Mas há problemas em arranjar água para confeccionar os alimentos. Segundo Fernando Chongo, que gere a única escola existente em Maguanza há 10 anos, é urgente que se construa um centro de saúde naquela localidade porque são frequentes os partos domiciliários por causa da distância que separa a circunscrição da sede de Moamba.

“Temos, também, crianças que perdem as aulas devido à malária. Para mim, a corrente eléctrica constitui uma prioridade tal como o é a instalação de fontes de água e um hospital”. O nosso entrevistado queixou-se ainda do facto de o jovens preterirem a escola num cenário em que os idosos com idade acima dos 65 anos estão, cada vez, mais empenhados na alfabetização.

“Muitos jovens daqui não sabem escrever por desleixo”. A partir da estação central dos Caminhos-de-Ferro de Moçambique (CFM), na baixa da cidade de Maputo, embarcamos para Maguanza. À chegada, a primeira impressão que se tem é a de que as estatísticas sobre o desenvolvimento do país que têm sido propaladas pelo Executivo podem ser enganadoras ou simplesmente espelham a realidade dos centros urbanos e vilas. Em Maguanza não há um centro de saúde sequer.

Aliás, a viagem para aquela parcela da província de Maputo é feita de comboio que obedece a um itinerário horário que significa sofrimento para os moradores. Segundo Francisco de Almeida, morador de Maguanza, o tipo de vida que se leva naquele ponto é um dos indícios de que as autoridades não olham de igual modo para os moçambicanos.

“Não se justifica estarmos a beber a mesma água que os animais numa lagoa quando estamos a menos de 60 quilómetros da Presidência da República”. Este cidadão acusou o Executivo de estar a ignorar os reais problemas do povo e questiona, por exemplo, como é que uma localidade que está a apenas 47 quilómetros do coração da capital do país não possui nenhum outro meio de transporte rodoviário.

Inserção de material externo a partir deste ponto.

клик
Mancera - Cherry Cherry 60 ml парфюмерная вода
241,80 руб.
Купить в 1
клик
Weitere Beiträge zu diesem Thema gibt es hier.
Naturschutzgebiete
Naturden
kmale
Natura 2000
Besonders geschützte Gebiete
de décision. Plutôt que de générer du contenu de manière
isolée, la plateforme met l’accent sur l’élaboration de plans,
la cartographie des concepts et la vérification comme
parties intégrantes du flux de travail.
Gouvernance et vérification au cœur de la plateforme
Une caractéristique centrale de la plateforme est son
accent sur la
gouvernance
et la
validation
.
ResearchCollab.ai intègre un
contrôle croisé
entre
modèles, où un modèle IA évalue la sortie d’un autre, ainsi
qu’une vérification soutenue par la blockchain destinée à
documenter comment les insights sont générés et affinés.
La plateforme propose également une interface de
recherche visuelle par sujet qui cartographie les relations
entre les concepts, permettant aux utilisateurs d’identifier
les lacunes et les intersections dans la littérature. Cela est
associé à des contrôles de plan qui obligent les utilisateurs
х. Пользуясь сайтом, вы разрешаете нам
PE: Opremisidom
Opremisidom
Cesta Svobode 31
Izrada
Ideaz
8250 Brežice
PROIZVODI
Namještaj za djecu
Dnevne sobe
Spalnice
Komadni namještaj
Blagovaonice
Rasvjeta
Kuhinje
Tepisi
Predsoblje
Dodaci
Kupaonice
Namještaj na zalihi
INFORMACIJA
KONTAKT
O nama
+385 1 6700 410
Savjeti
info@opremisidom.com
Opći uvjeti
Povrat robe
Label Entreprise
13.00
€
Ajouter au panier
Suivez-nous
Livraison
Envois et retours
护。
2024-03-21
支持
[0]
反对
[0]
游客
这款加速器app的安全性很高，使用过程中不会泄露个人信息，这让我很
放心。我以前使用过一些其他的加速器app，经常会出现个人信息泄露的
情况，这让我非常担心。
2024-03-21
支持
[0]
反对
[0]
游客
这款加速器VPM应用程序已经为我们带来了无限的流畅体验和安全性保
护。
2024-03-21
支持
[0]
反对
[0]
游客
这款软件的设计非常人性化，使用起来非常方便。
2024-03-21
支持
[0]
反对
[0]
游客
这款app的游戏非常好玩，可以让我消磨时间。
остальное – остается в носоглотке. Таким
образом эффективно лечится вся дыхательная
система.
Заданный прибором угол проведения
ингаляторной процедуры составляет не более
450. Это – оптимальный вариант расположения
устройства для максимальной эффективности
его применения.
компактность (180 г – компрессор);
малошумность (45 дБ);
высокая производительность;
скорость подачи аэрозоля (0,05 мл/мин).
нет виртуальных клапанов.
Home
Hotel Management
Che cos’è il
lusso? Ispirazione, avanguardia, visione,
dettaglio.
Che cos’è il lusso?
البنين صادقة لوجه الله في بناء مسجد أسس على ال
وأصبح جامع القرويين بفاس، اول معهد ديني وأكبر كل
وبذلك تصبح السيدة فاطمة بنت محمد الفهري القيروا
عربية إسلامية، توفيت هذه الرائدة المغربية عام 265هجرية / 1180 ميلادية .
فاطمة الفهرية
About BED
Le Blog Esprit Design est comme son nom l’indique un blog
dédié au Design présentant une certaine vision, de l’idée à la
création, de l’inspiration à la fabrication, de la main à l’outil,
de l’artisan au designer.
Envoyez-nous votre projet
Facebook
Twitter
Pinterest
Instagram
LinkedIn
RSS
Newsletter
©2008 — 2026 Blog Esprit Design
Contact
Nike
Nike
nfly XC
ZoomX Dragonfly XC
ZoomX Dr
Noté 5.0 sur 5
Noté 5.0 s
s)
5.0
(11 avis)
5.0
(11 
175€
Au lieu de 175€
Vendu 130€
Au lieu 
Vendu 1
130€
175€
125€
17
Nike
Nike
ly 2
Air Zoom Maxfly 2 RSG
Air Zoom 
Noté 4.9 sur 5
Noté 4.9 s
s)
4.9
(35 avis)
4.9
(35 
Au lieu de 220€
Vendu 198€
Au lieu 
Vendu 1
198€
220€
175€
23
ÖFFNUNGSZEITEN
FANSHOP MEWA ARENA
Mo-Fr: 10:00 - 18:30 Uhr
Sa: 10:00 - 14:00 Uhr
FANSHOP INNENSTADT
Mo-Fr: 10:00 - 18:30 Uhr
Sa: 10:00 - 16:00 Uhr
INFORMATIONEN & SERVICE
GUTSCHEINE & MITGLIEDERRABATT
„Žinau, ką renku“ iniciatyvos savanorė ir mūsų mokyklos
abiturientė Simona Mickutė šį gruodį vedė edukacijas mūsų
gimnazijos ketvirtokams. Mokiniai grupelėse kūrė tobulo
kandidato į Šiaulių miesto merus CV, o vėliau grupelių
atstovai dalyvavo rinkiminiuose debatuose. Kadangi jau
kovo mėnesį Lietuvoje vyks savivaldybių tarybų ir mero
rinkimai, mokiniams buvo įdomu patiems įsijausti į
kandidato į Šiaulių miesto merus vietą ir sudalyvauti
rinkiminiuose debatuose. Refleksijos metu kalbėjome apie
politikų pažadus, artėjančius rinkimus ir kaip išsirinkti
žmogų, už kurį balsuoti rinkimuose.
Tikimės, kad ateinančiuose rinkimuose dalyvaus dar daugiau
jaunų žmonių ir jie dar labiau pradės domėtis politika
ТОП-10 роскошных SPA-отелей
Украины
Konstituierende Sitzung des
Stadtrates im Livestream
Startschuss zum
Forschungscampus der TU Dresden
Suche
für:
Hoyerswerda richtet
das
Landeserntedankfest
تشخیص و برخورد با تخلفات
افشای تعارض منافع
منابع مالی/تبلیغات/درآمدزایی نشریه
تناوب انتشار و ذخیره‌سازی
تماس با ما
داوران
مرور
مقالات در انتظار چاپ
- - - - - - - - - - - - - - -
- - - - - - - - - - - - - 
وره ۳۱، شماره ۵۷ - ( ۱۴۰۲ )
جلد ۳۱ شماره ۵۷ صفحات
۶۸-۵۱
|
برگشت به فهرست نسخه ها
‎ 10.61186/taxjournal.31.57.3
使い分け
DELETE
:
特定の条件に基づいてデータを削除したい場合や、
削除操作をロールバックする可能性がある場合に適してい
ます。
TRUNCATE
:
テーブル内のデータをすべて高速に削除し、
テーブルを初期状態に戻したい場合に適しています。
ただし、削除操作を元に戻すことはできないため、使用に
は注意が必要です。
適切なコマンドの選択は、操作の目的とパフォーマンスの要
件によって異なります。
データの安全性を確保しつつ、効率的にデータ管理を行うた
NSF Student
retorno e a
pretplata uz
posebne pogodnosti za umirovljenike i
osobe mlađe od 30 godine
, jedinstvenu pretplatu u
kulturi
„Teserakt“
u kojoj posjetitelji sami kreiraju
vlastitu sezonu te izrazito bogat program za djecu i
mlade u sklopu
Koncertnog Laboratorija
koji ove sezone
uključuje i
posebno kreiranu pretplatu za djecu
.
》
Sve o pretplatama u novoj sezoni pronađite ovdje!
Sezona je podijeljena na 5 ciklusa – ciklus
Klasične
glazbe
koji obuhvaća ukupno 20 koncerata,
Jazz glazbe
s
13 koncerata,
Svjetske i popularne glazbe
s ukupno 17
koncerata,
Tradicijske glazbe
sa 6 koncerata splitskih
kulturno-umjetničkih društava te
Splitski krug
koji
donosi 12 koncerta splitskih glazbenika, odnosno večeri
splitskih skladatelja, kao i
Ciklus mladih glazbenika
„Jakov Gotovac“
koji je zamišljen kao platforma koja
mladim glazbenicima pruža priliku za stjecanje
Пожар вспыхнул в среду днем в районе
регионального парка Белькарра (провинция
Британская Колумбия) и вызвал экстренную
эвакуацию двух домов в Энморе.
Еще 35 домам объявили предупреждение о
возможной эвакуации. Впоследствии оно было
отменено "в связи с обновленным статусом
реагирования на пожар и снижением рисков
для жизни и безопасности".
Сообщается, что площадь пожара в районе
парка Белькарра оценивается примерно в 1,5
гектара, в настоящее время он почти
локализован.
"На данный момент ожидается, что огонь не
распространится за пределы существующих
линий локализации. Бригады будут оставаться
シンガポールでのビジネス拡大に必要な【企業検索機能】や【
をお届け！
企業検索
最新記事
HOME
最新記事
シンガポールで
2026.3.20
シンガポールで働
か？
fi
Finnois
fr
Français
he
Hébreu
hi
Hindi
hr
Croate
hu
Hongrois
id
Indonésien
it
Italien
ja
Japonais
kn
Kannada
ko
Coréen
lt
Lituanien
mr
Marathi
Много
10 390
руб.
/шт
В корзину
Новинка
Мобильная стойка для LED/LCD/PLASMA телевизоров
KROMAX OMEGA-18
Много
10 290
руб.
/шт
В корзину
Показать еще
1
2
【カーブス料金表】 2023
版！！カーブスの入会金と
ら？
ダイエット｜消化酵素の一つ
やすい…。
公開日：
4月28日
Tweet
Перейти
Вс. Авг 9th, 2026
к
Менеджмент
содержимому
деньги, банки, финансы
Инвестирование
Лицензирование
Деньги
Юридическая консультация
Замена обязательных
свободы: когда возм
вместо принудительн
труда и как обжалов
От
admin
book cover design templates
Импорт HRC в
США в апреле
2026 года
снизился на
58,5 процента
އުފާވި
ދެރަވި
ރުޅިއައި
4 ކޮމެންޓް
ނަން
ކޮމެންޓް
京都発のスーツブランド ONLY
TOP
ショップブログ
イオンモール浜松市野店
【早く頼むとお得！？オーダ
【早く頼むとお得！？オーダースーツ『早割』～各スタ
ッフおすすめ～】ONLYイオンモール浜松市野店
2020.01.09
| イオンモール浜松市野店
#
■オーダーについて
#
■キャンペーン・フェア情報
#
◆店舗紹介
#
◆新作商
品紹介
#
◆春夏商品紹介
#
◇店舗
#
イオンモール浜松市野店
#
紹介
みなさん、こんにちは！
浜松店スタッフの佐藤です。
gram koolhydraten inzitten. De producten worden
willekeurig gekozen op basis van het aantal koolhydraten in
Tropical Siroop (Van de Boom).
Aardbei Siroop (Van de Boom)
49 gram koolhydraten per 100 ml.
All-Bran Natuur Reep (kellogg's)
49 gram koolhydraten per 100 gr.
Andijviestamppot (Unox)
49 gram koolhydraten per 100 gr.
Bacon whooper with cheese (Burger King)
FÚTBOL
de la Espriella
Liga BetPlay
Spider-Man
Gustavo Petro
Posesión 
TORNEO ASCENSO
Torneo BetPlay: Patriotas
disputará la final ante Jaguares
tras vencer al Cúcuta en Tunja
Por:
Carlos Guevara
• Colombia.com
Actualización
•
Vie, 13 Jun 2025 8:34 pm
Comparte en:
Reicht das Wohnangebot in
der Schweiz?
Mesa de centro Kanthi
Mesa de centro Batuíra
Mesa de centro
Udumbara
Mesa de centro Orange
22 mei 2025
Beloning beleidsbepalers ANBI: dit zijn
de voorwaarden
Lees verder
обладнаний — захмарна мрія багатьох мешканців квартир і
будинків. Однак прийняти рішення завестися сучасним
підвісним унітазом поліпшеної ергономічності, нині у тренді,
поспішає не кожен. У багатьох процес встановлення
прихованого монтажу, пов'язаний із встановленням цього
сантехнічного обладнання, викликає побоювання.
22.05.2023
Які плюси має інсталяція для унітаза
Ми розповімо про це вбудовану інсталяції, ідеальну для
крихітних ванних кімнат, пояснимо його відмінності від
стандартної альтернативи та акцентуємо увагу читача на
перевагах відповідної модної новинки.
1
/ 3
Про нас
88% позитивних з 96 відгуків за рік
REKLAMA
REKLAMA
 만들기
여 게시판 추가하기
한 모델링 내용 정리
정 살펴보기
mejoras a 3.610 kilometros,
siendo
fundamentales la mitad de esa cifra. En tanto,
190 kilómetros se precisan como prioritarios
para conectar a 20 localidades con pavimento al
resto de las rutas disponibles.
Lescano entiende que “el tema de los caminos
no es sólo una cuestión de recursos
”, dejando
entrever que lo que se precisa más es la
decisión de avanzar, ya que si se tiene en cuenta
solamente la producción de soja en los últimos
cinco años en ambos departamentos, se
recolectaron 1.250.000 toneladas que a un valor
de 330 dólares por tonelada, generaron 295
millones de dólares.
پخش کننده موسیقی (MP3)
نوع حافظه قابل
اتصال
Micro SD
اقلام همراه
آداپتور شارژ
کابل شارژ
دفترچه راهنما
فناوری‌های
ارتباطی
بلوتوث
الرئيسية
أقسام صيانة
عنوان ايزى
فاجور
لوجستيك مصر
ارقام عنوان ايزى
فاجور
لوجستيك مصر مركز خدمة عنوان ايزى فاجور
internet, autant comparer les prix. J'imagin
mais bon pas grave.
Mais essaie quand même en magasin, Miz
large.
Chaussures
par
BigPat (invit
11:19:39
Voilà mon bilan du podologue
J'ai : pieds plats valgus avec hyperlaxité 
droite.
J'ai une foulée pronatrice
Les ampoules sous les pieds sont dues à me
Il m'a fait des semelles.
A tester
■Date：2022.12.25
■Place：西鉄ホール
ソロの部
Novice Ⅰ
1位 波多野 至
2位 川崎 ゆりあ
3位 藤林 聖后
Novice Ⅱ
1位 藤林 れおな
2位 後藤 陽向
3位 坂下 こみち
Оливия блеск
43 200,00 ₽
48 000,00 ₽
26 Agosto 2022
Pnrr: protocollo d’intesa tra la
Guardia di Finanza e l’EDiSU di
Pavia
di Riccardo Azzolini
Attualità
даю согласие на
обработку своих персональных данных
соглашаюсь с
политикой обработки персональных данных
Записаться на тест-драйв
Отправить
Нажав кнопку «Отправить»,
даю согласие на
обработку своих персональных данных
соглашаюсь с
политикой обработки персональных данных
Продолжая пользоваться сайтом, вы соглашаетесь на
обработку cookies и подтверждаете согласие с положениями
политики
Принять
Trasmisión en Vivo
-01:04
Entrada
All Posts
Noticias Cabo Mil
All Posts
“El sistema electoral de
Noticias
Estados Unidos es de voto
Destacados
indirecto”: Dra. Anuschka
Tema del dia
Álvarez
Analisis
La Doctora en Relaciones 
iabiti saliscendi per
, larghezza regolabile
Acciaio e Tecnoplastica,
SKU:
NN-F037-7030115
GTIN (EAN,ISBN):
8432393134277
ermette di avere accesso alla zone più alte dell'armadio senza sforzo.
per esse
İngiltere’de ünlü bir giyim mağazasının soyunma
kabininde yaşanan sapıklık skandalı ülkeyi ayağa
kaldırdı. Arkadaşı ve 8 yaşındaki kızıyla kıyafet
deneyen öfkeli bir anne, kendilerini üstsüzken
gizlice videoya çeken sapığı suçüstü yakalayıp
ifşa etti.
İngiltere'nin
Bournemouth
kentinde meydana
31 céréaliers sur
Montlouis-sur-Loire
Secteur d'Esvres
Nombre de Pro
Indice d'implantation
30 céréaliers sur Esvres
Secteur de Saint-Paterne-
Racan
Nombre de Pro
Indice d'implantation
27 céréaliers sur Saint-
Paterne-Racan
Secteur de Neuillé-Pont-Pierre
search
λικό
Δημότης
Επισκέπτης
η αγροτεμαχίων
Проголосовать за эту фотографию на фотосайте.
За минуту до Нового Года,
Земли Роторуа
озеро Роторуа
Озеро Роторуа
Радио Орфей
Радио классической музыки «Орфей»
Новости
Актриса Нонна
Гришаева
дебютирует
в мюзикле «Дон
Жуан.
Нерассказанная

O chefe do quarteirão 4 em Maguanza, João Mangala, disse que a falta de água é um verdadeiro drama para os residentes. A localidade inteira depende de um único fontanário que funciona há dois anos e quando avaria recorre-se à água da lagoa, na qual o gado bebe. Quando a escassez é deveras crítica os moradores acarretam água em Moamba e usam o comboio como meio de transporte.

“Tenho quatro filhos, dois nasceram de partos domiciliários e quase que perdia os outros; a mãe quase que dava à luz no comboio”, recordou-se João, que também manifestou a sua indignação em relação à falta de energia eléctrica, o que, na sua opinião, o impede de ser empreendedor no ramo de serralharia. Domingo Lápis, outro residente de Maguanza, é pastor de gado e tem a seu cargo 56 bovinos e 68 cabritos.

Ele abandonou a cidade de Tete, sua terra natal, com destino a Maputo porque achava que esta parcela do país é um eldorado. Contudo, a sua vida resume-se em cuidar da manada do seu tio num vasto quintal no interior de Maguanza. Ele disse-nos que, mensalmente, aufere 1.500 meticais, valor que considera bastante abaixo das suas necessidades. “Gostaria de ter outro emprego e abandonar este povoado sem água, luz e hospital”.